With some variation between subjects, pupil dilation responses appear correlated.

Subject A shows correlation between orientation and conflict resolution timings, which is however not seen at all for B. A also may have some correlation between mean reaction time and orientation resp conflict resolution timings, which are however again not quite as present with B.

Subject B shows correlation between alertness timing and both incongruent, neutral and \(\delta \)(incon) pupil dilations, as well as correlation between orientation timing and congruent pupil dilations. These are not present for A, however. Also, there are indications of a correlation between the time of day and the mean reaction time; the experiments done on B were spread out over larger sections of the day than for A, which might explain why this is not seen for A.
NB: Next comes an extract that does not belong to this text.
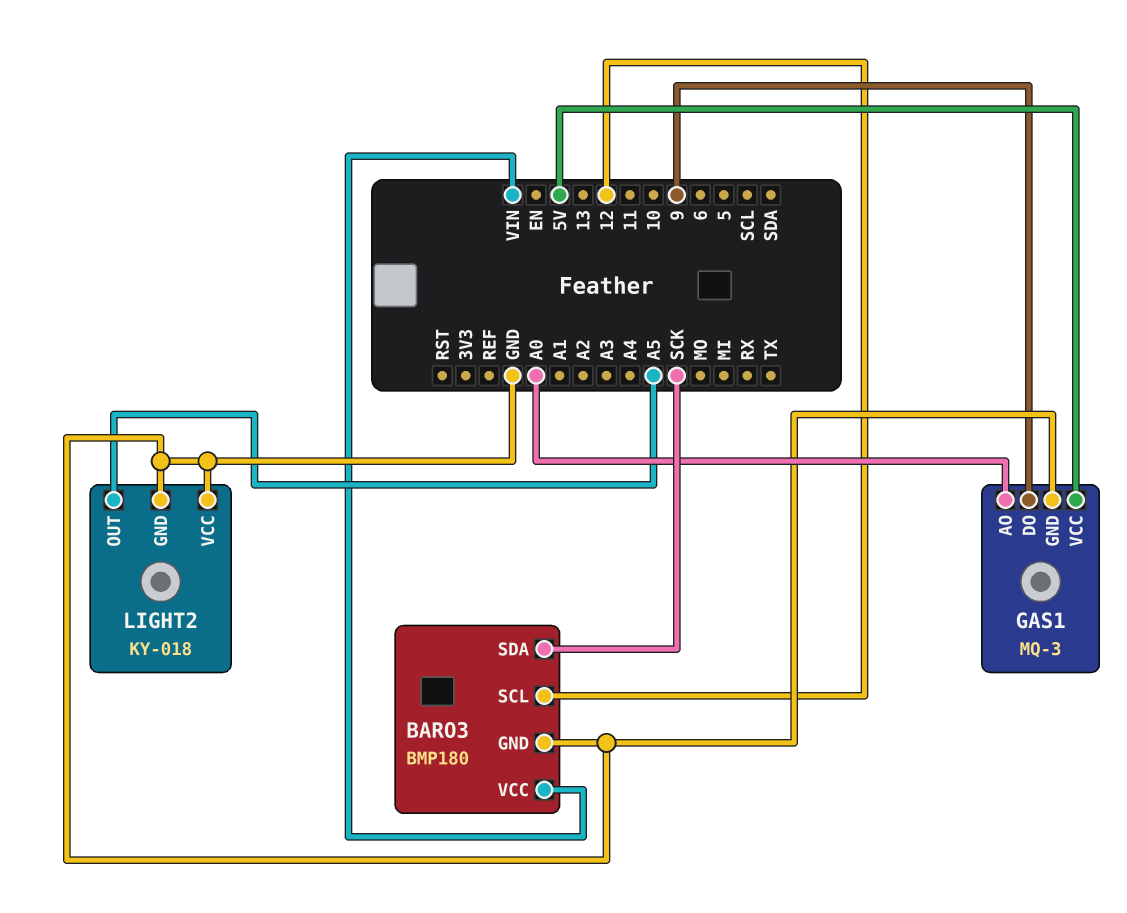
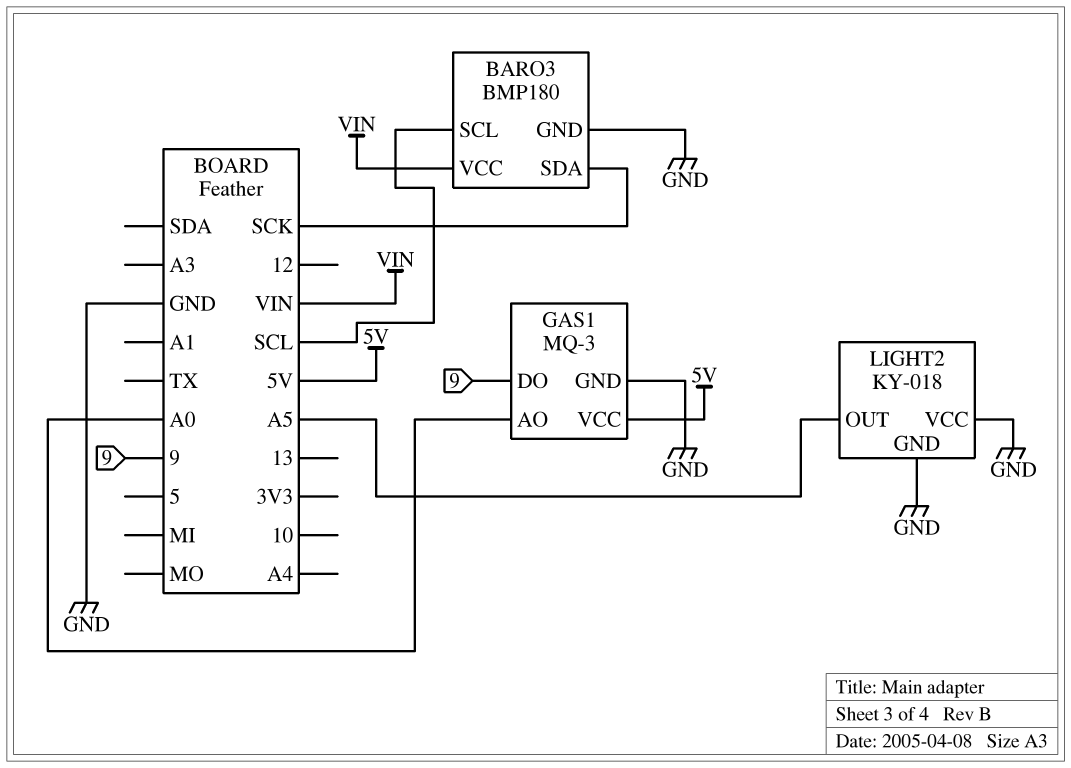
BARO3 pin SCL: 12 -> SCL

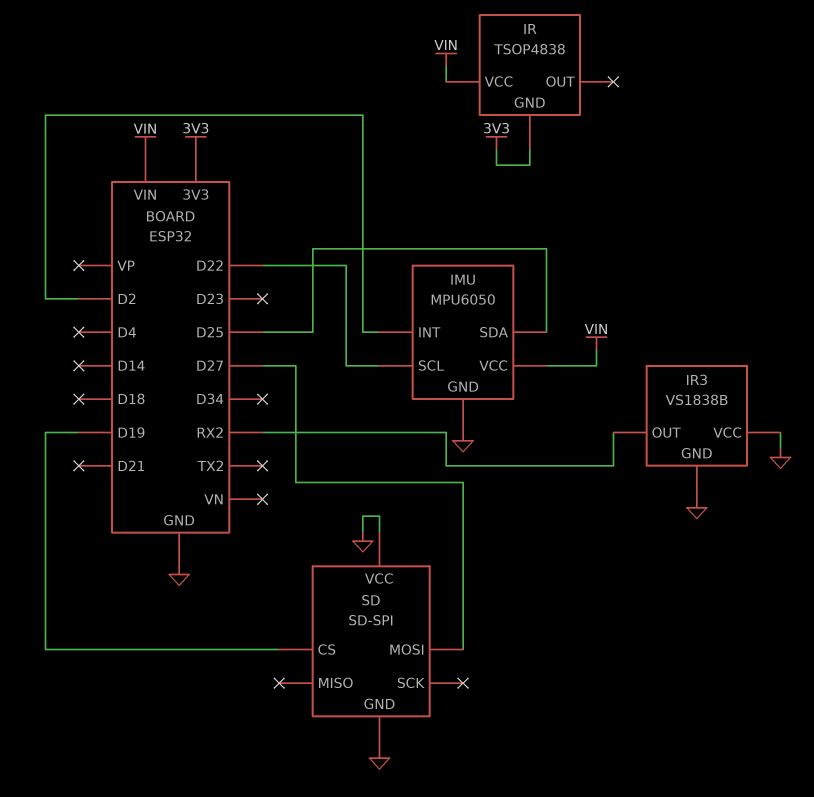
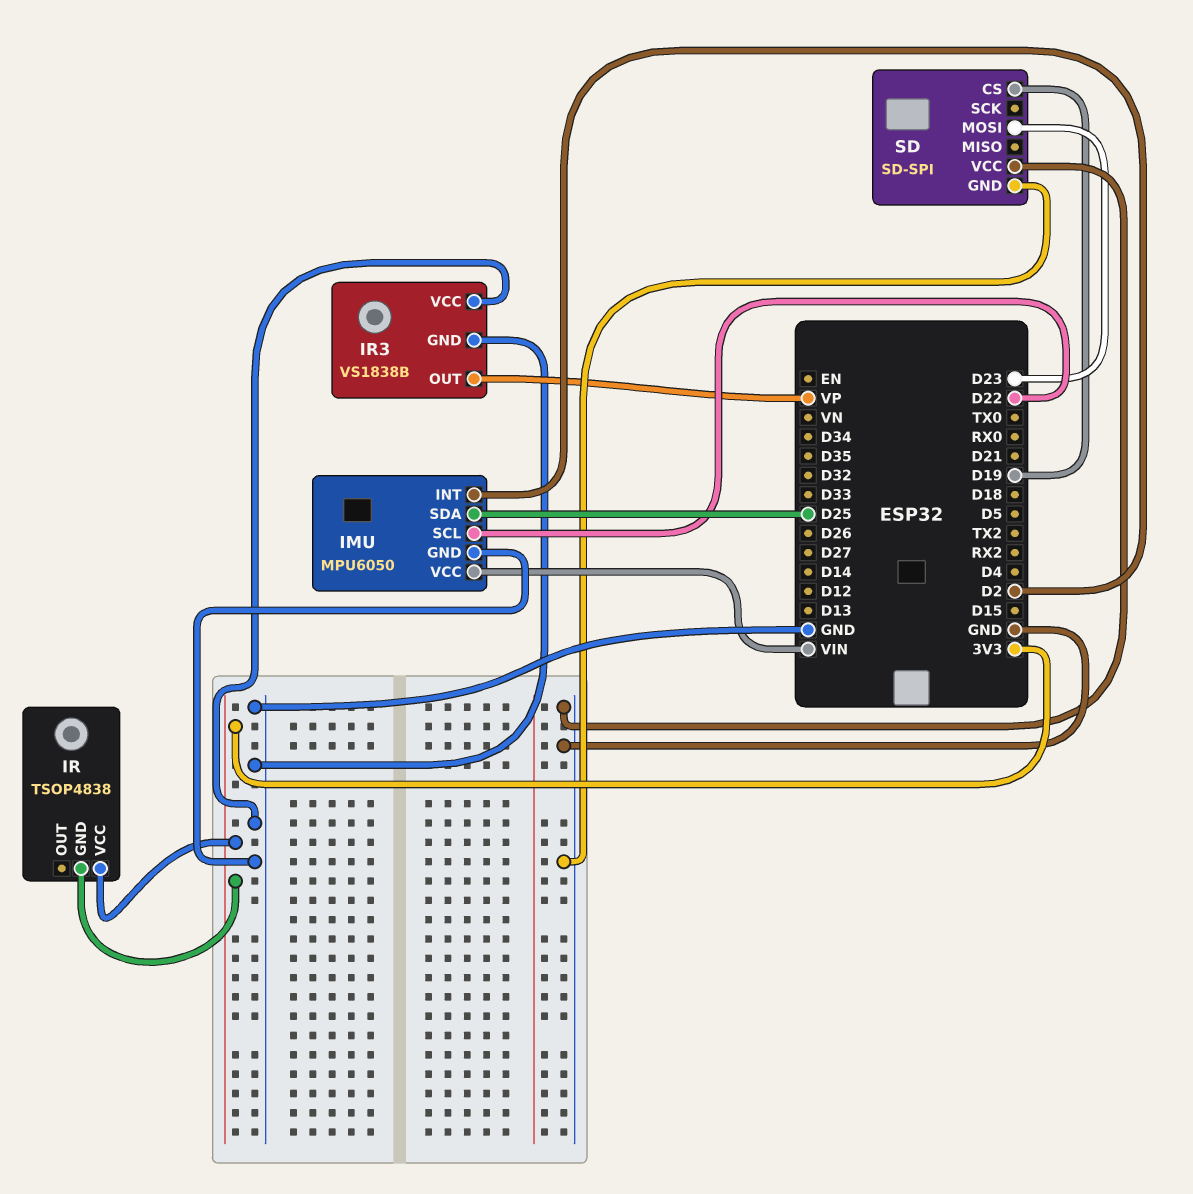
IR pin VCC: VIN -> 3V3
IR3 pin OUT: RX2 -> VP
SD pin MOSI: D27 -> D23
[7] reported correlations between the conflict resolution timing and the mean reaction time over a large group of people. As such, the conditions are not similar to the within-person variation, but it might be worth pointing out that a similar correlation is partly present for A and cannot be ruled out for B.

4 Discussion

Using low cost portable eye tracking to measure the variations in pupil size, we have initial indications that we were able to differentiate and predict whether users were engaged in more complex decision making or merely maintaining a general alertness when interacting with a laptop, over nearly 10.000 tests. A parallel single-experiment study [5] repeating the experimental setup with nearly 10.000 additional tests over 18 more subjects, have confirmed that similar significant pupil response differences characterize the contrasts between incongruent versus neutral or congruent task conditions.

In the present study, we found a significant difference based on the left eye pupil size for the conflict resolution task in contrast to the attentional network components of alertness and re-orientation, but not between these two latter tasks. These results may reflect findings in other studies indicating that the phasic component in attention is predominantly triggered by tasks requiring a decision, whereas the tonic alertness may suffice for solving less demanding tasks like responding to visual cues or re-orienting attention to an unexpected part of the screen [2] as seen in the “baseline” experiment, where no decision needs to be made and no motor cortex activation takes place.

From a quantified self perspective of individual behaviour, using mobile eye tracking to assess levels of engagement, the relations between pupil size (a possible quantification of the cognitive load), and error rate/reaction time (a quantification of the objective task performance), indicate individual differences among the subjects’ behavioural adaptation to the attentional tasks. Participant A is apparently coping with the cognitive load by trading off speed and accuracy to optimize performance, as indicated by the lack of correlation between pupil size and either of the performance related measures. However, for Participant B the correlation between pupil size and accuracy may suggest a behavior characterized by applying more effort to the task if the number of errors increase.

As we have in this study only used the pupil size as a measure of attention, even without considering the spatial density of fixations or the speed of saccadic eye movements that could entail further information, we suggest that mobile eye tracking may not only enable us to assess the effort required when undertaking a variety of tasks in an everyday context, but could also longer term provide a foundation for continuously adapting the content and interaction with smartphones and laptops based on our perceived level of attention.